Speaker
The micro:bit v2 comes with a built-in speaker, which means we can play sounds, tones, and even simple melodies without connecting any extra hardware. The speaker is wired internally to one of the GPIO pins, and by sending the right signals through software, we can make it produce different pitches.
Using the microbit-bsp API
The microbit-bsp
crate makes it easy to use the speaker. It gives us a high-level API that handles all the low-level details for us. Behind the scenes, it uses something called PWM (Pulse-Width Modulation) to generate tones. Don't worry about what PWM is just yet; we'll get into that in a later chapter. For now, we'll just use the API.
Example Code
This example is taken from the official GitHub repository of the microbit-bsp crate. It plays a simple tune using the built-in speaker. The crate provides a helper enum like NamedPitch, where each variant represents a musical note. This makes it easy to define your own custom tunes using familiar note names.

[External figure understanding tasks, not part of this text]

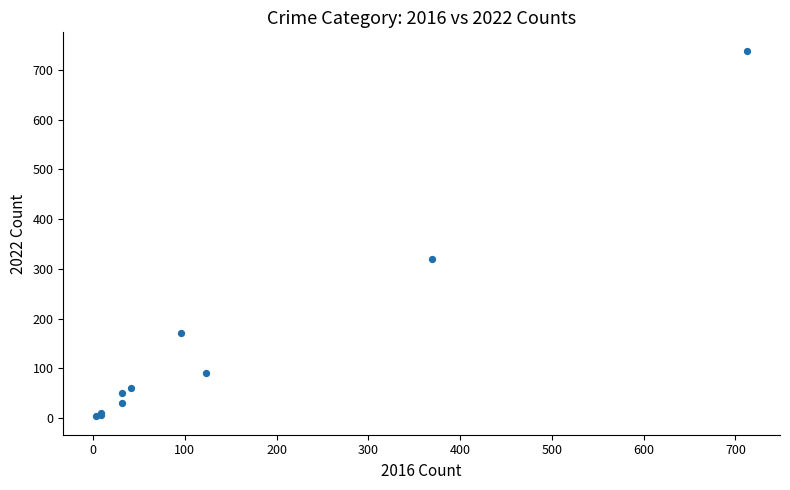

What Y value in the scatter plot is closest to 371?

319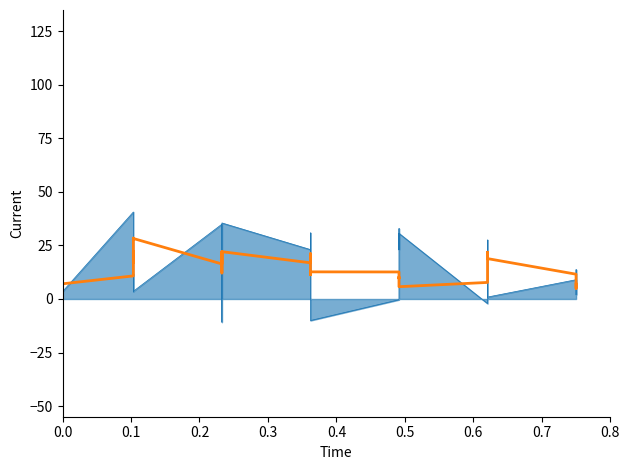

What is the sum of all values?

560.1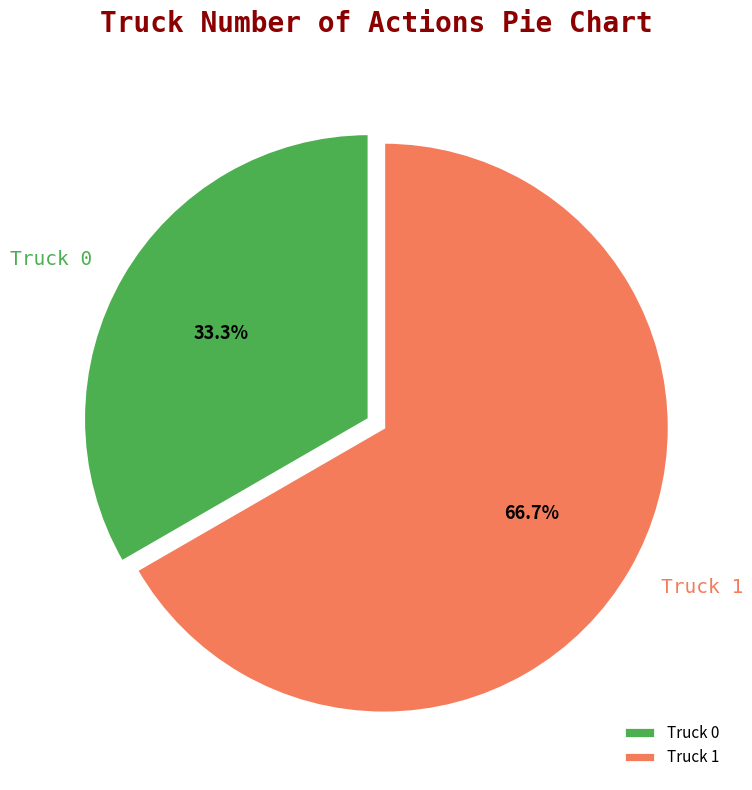

How many slices are in this pie chart?

2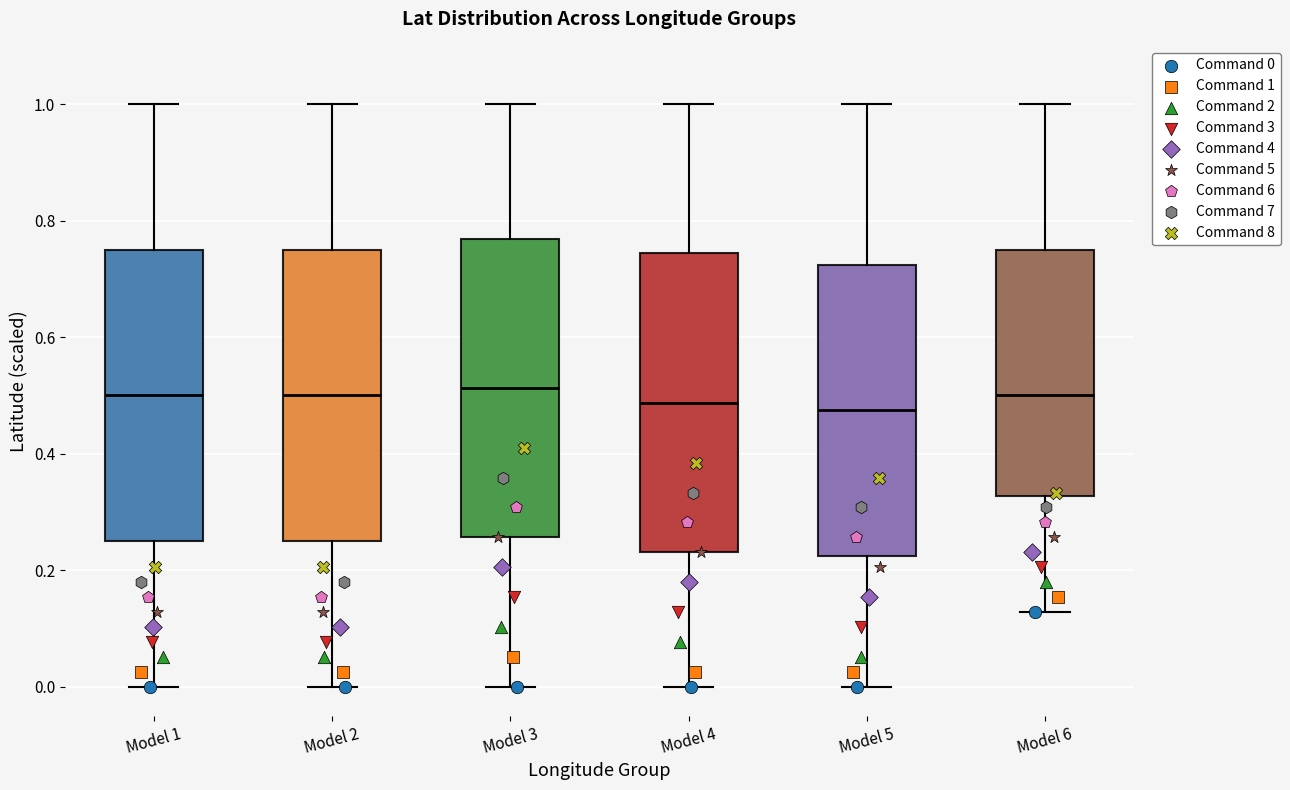

Where does the median line of the box for Model 3 sit on the y-axis? The values are not printed on the chart, so give them approximately, as read against the axis.

0.52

#![no_std] #![no_main] use embassy_executor::Spawner; use embassy_time::Timer; use microbit_bsp::{ embassy_nrf::pwm::SimplePwm, speaker::{NamedPitch, Note, PwmSpeaker}, Microbit, }; use {defmt_rtt as _, panic_probe as _}; const TUNE: [(NamedPitch, u32); 18] = { #[allow(clippy::enum_glob_use)] use NamedPitch::*; [ (D4, 1), (DS4, 1), (E4, 1), (C5, 2), (E4, 1), (C5, 2), (E4, 1), (C5, 3), (C4, 1), (D4, 1), (DS4, 1), (E4, 1), (C4, 1), (D4, 1), (E4, 2), (B4, 1), (D5, 2), (C4, 4), ] }; #[embassy_executor::main] async fn main(_s: Spawner) { let board = Microbit::default(); defmt::info!("Application started!"); let mut speaker = PwmSpeaker::new(SimplePwm::new_1ch(board.pwm0, board.speaker)); loop { defmt::info!("Playing tune!"); for (pitch, ticks) in TUNE { speaker.play(&Note(pitch.into(), 200 * ticks)).await; } Timer::after_secs(5).await; } }
Here, it loops through each pitch defined in the TUNE array and plays it for a given number of ticks. The duration is just ticks * 200 milliseconds. So if a note has ticks = 2, it plays for 400 ms.